Saturday, May 2, 2009

marvel's money machine keeps on printing notes

I liked this movie somewhat and I am incredibly ashamed of myself

Wolverine is a comic book character that is "nasty, brutish and short" (and hairy and I can't get enough of that quote). He is also Canadian. Hugh Jackman is none of these things: cheesy Oscar hosting all-around-nice-guy, tall, Australian, OK he's hairyish I'll give him that, but he's not Wolverine hairy. So, when you're thinking about casting marvel's most iconic mutant character who better to portray the self proclaimed best he is at what he does...and what he does is snkkkt (cheers, Awesomed by Comics) than our good mate Hugh. Yep, that's why they pay Fox executives the big bucks.

I'm being unfair to Hugh, but it was really hard to take this film (X-Men Origins: Wolverine) seriously, all that earnest grunting and howling while looking skyward with claws unretracted. This is no Dark Knight. In spite of it's lumbering attempts at gravitas, it still managed to pose deeply ponderous dramatic questions. Like: Why is Deadpool's mouth sewn shut? Why are there 10 million mutant cameos in this thing? Why is Patrick Stewart's face CGIed onto some random body (Has it gotten this bad these days that CGI is even used for the non-action scenes? Seriously?); did Jean Luc Pickard die without me hearing about it or something? Oh, that's right, X-Men 3.  Why do those stupid werewolf rip-off adamantium bullets mind wipe Wolvie? Why didn't Striker think of using them before the closing scene? They actually paid someone to write this dreck, are you kidding me? Why should I care about any of this?

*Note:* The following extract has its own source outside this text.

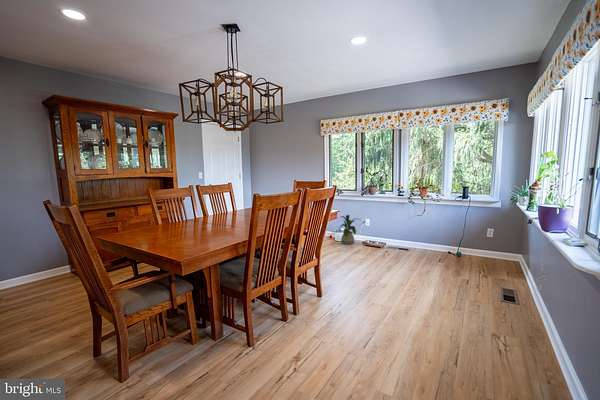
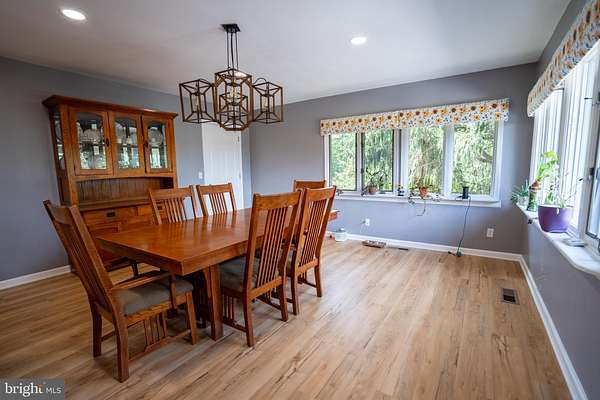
- house plant [336,214,362,245]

They say the secret to never being disappointed is having low expectations. And no one could have had lower expectations for this movie than I did. I just saw Dragonball the Movie last week. That's the level of putridness I was expecting. Instead I got a moderately entertaining movie. I really didn't want to like it, there was so much wrong with it and yet I still enjoyed the damn thing. Hugh Jackman: one. Me: zero. Comparison is how I make sense of the world, so here's a list of some of the comic movies this was better than: Watchmen (yep, I said it), X-Men (yep I said it),  Ghost Rider, Superman Returns, Elektra, Daredevil, Catwoman, those horrible Fantastic Four movies, etc, etc. If you feel like some mindless entertainment give it a watch.